Last month Congress passed and President Obama signed extensions of several controversial PATRIOT Act provisions that were set to expire, institutionalizing civil liberties abuses for at least another four years. Republican Senator Rand Paul, perhaps the most prominent “Tea Party” representative in Congress, put up a valiant fight against bringing the PATRIOT Act extensions up for vote in the Senate. But establishment politicians on both sides of the aisle accepted hyperbolic claims that terrorist attacks were imminent unless these provisions were renewed and once again demonstrated their contempt for our Constitution.
To their credit, all three members of Vermont’s congressional delegation voted against these extensions. And Senator Patrick Leahy, though he has voted in favor of the PATRIOT Act and its renewal in the past, has teamed up with Paul to co-sponsor an amendment to the act which would serve to monitor and curb abuses of power.

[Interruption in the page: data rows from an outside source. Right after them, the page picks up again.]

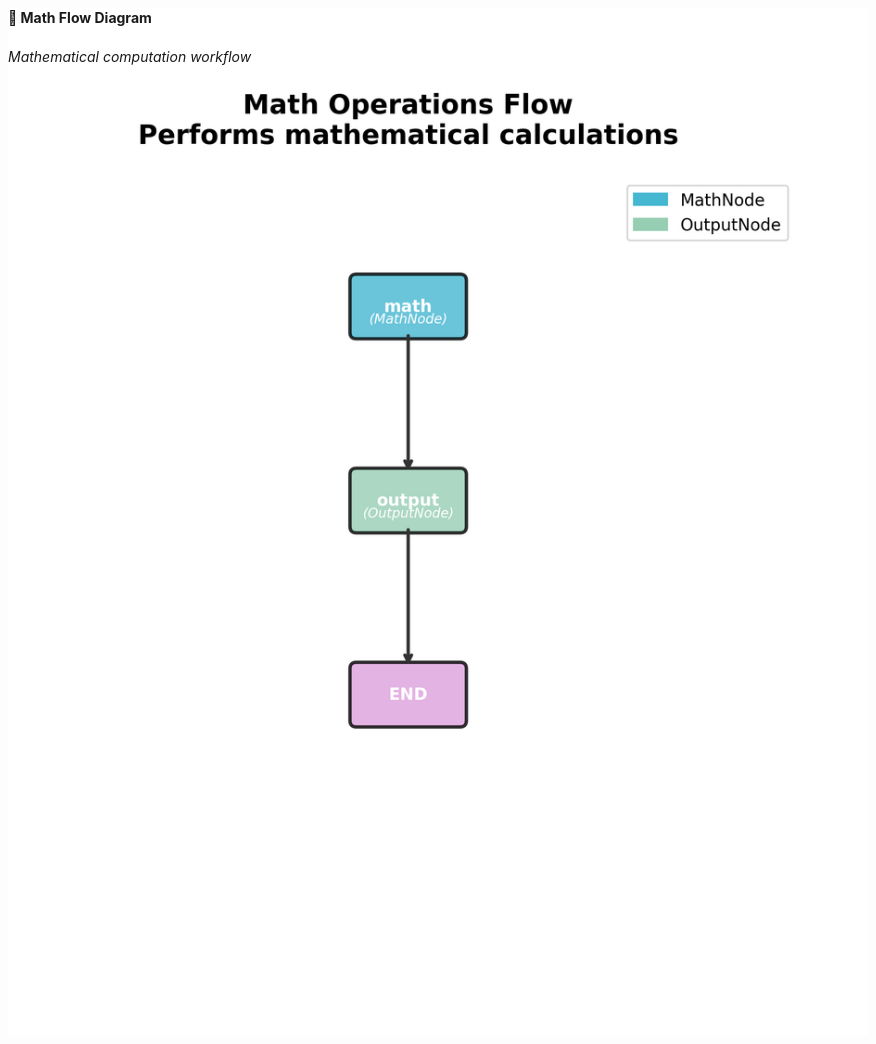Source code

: 
#### 🧮 Math Flow Diagram
*Mathematical computation workflow*

<img src="diagrams/math_flow.png" alt="Math Flow Diagram" width="800">

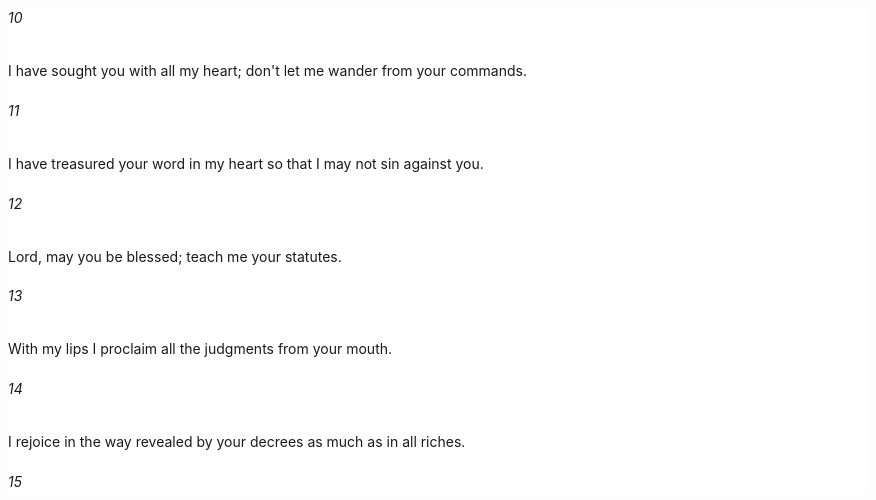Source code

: 
###### 10 




I have sought you with all my heart; don't let me wander from your commands. 









###### 11 




I have treasured your word in my heart so that I may not sin against you. 









###### 12 




Lord, may you be blessed; teach me your statutes. 









###### 13 




With my lips I proclaim all the judgments from your mouth. 









###### 14 




I rejoice in the way revealed by your decrees as much as in all riches. 









###### 15 



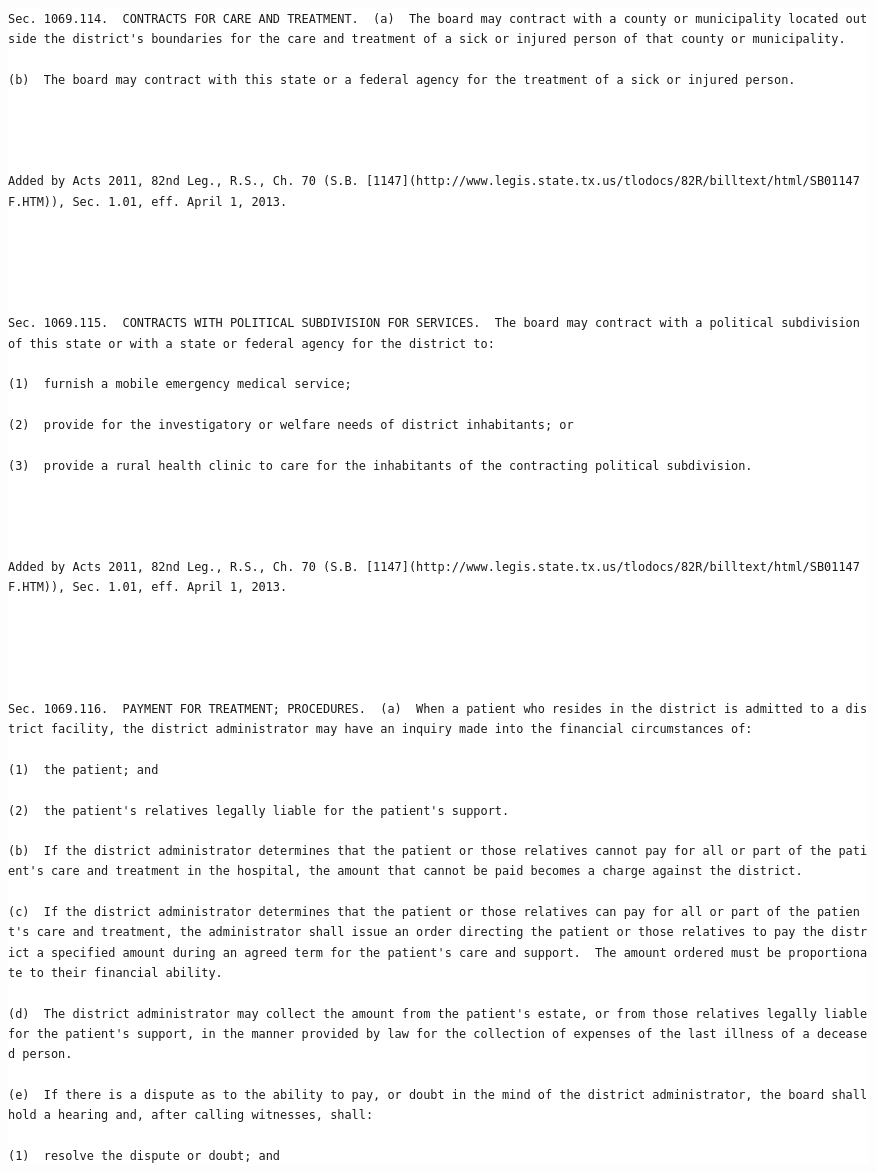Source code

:     
    
    
    
    Sec. 1069.114.  CONTRACTS FOR CARE AND TREATMENT.  (a)  The board may contract with a county or municipality located outside the district's boundaries for the care and treatment of a sick or injured person of that county or municipality.
    
    (b)  The board may contract with this state or a federal agency for the treatment of a sick or injured person.
    
    
    
    
    Added by Acts 2011, 82nd Leg., R.S., Ch. 70 (S.B. [1147](http://www.legis.state.tx.us/tlodocs/82R/billtext/html/SB01147F.HTM)), Sec. 1.01, eff. April 1, 2013.
    
    
    
    
    
    Sec. 1069.115.  CONTRACTS WITH POLITICAL SUBDIVISION FOR SERVICES.  The board may contract with a political subdivision of this state or with a state or federal agency for the district to:
    
    (1)  furnish a mobile emergency medical service;
    
    (2)  provide for the investigatory or welfare needs of district inhabitants; or
    
    (3)  provide a rural health clinic to care for the inhabitants of the contracting political subdivision.
    
    
    
    
    Added by Acts 2011, 82nd Leg., R.S., Ch. 70 (S.B. [1147](http://www.legis.state.tx.us/tlodocs/82R/billtext/html/SB01147F.HTM)), Sec. 1.01, eff. April 1, 2013.
    
    
    
    
    
    Sec. 1069.116.  PAYMENT FOR TREATMENT; PROCEDURES.  (a)  When a patient who resides in the district is admitted to a district facility, the district administrator may have an inquiry made into the financial circumstances of:
    
    (1)  the patient; and
    
    (2)  the patient's relatives legally liable for the patient's support.
    
    (b)  If the district administrator determines that the patient or those relatives cannot pay for all or part of the patient's care and treatment in the hospital, the amount that cannot be paid becomes a charge against the district.
    
    (c)  If the district administrator determines that the patient or those relatives can pay for all or part of the patient's care and treatment, the administrator shall issue an order directing the patient or those relatives to pay the district a specified amount during an agreed term for the patient's care and support.  The amount ordered must be proportionate to their financial ability.
    
    (d)  The district administrator may collect the amount from the patient's estate, or from those relatives legally liable for the patient's support, in the manner provided by law for the collection of expenses of the last illness of a deceased person.
    
    (e)  If there is a dispute as to the ability to pay, or doubt in the mind of the district administrator, the board shall hold a hearing and, after calling witnesses, shall:
    
    (1)  resolve the dispute or doubt; and
    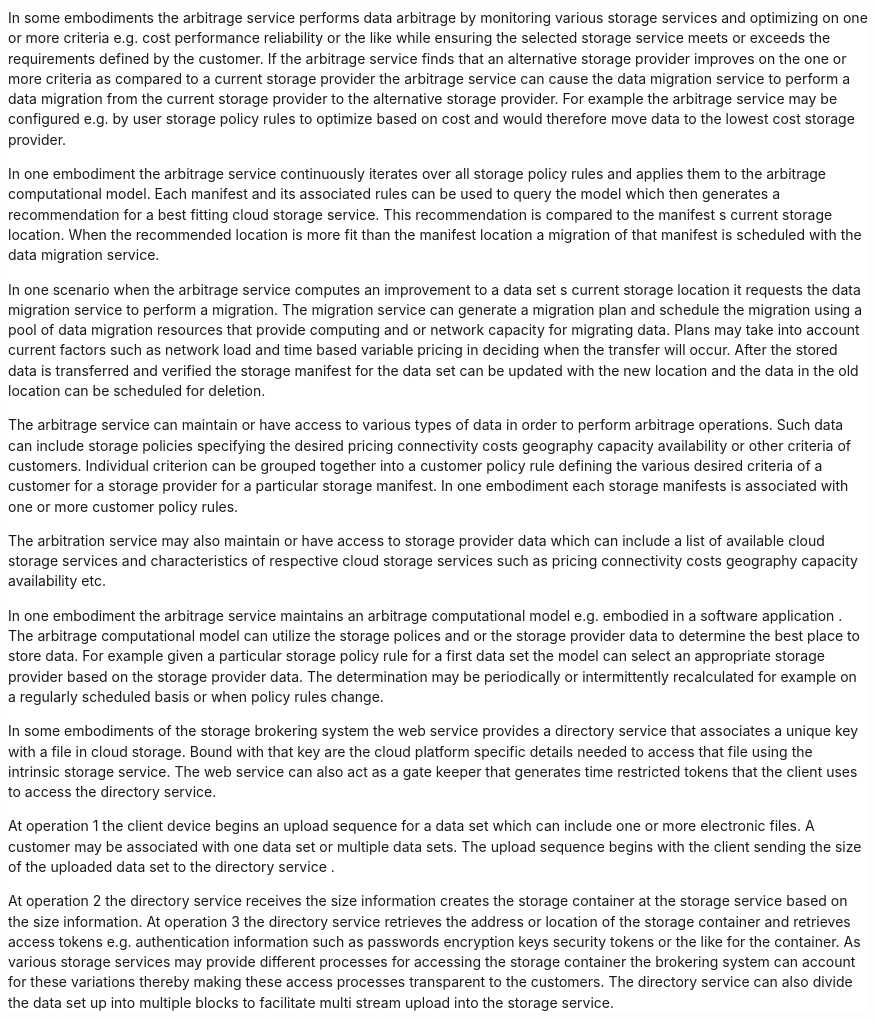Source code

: In some embodiments the arbitrage service performs data arbitrage by monitoring various storage services and optimizing on one or more criteria e.g. cost performance reliability or the like while ensuring the selected storage service meets or exceeds the requirements defined by the customer. If the arbitrage service finds that an alternative storage provider improves on the one or more criteria as compared to a current storage provider the arbitrage service can cause the data migration service to perform a data migration from the current storage provider to the alternative storage provider. For example the arbitrage service may be configured e.g. by user storage policy rules to optimize based on cost and would therefore move data to the lowest cost storage provider.

In one embodiment the arbitrage service continuously iterates over all storage policy rules and applies them to the arbitrage computational model. Each manifest and its associated rules can be used to query the model which then generates a recommendation for a best fitting cloud storage service. This recommendation is compared to the manifest s current storage location. When the recommended location is more fit than the manifest location a migration of that manifest is scheduled with the data migration service.

In one scenario when the arbitrage service computes an improvement to a data set s current storage location it requests the data migration service to perform a migration. The migration service can generate a migration plan and schedule the migration using a pool of data migration resources that provide computing and or network capacity for migrating data. Plans may take into account current factors such as network load and time based variable pricing in deciding when the transfer will occur. After the stored data is transferred and verified the storage manifest for the data set can be updated with the new location and the data in the old location can be scheduled for deletion.

The arbitrage service can maintain or have access to various types of data in order to perform arbitrage operations. Such data can include storage policies specifying the desired pricing connectivity costs geography capacity availability or other criteria of customers. Individual criterion can be grouped together into a customer policy rule defining the various desired criteria of a customer for a storage provider for a particular storage manifest. In one embodiment each storage manifests is associated with one or more customer policy rules.

The arbitration service may also maintain or have access to storage provider data which can include a list of available cloud storage services and characteristics of respective cloud storage services such as pricing connectivity costs geography capacity availability etc.

In one embodiment the arbitrage service maintains an arbitrage computational model e.g. embodied in a software application . The arbitrage computational model can utilize the storage polices and or the storage provider data to determine the best place to store data. For example given a particular storage policy rule for a first data set the model can select an appropriate storage provider based on the storage provider data. The determination may be periodically or intermittently recalculated for example on a regularly scheduled basis or when policy rules change.

In some embodiments of the storage brokering system the web service provides a directory service that associates a unique key with a file in cloud storage. Bound with that key are the cloud platform specific details needed to access that file using the intrinsic storage service. The web service can also act as a gate keeper that generates time restricted tokens that the client uses to access the directory service.

At operation 1 the client device begins an upload sequence for a data set which can include one or more electronic files. A customer may be associated with one data set or multiple data sets. The upload sequence begins with the client sending the size of the uploaded data set to the directory service .

At operation 2 the directory service receives the size information creates the storage container at the storage service based on the size information. At operation 3 the directory service retrieves the address or location of the storage container and retrieves access tokens e.g. authentication information such as passwords encryption keys security tokens or the like for the container. As various storage services may provide different processes for accessing the storage container the brokering system can account for these variations thereby making these access processes transparent to the customers. The directory service can also divide the data set up into multiple blocks to facilitate multi stream upload into the storage service.
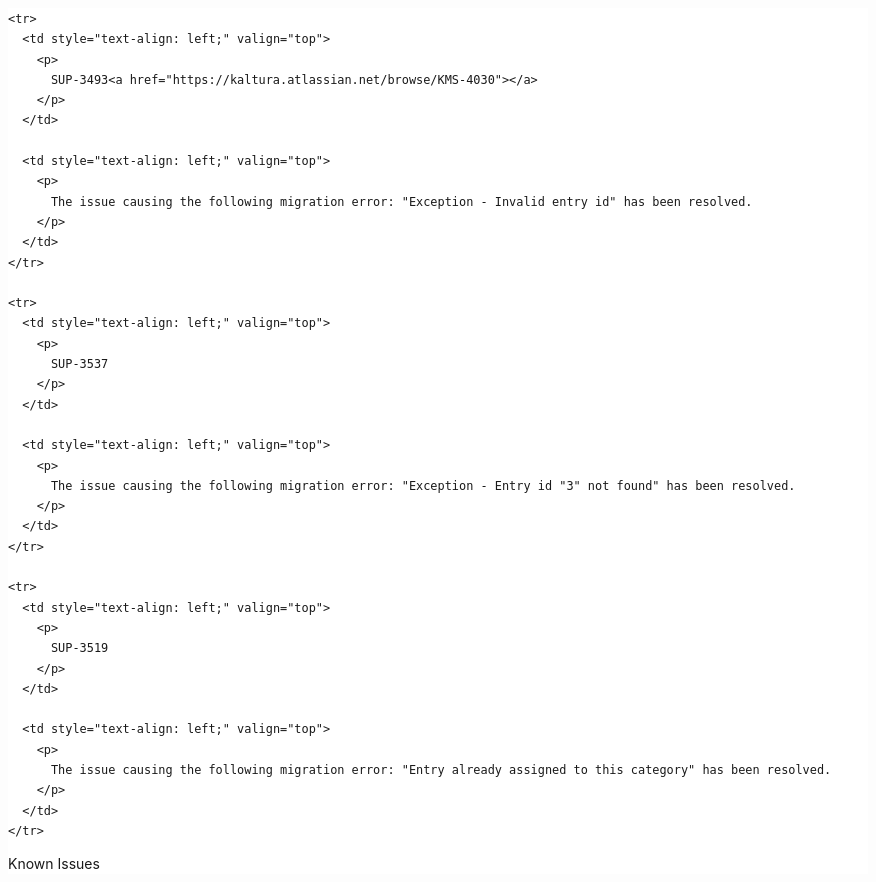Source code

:     <tr>
      <td style="text-align: left;" valign="top">
        <p>
          SUP-3493<a href="https://kaltura.atlassian.net/browse/KMS-4030"></a>
        </p>
      </td>
      
      <td style="text-align: left;" valign="top">
        <p>
          The issue causing the following migration error: "Exception - Invalid entry id" has been resolved.
        </p>
      </td>
    </tr>
    
    <tr>
      <td style="text-align: left;" valign="top">
        <p>
          SUP-3537
        </p>
      </td>
      
      <td style="text-align: left;" valign="top">
        <p>
          The issue causing the following migration error: "Exception - Entry id "3" not found" has been resolved.
        </p>
      </td>
    </tr>
    
    <tr>
      <td style="text-align: left;" valign="top">
        <p>
          SUP-3519
        </p>
      </td>
      
      <td style="text-align: left;" valign="top">
        <p>
          The issue causing the following migration error: "Entry already assigned to this category" has been resolved.
        </p>
      </td>
    </tr>
  </tbody>
</table>

<p class="mce-heading-2">
  <a name="v4.0.02"></a>
</p>

<p class="mce-heading-3">
  Known Issues
</p>

<p class="mce-heading-2">
  <a name="v4.0.02"></a>
</p>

National security should be a principle duty of government but too often it is used as an excuse to sacrifice its main responsibility, that of protecting the natural rights of humankind. At a time when fear is used to political advantage far too often, Benjamin Franklin’s famous quote comes to mind: “Those who would give up essential liberty to purchase a little temporary safety deserve neither liberty nor safety.” If we continue to allow our government to ignore the Constitution, the document which at its core sought to restrain government and codify our natural rights to life, liberty and private property, we will get what we deserve.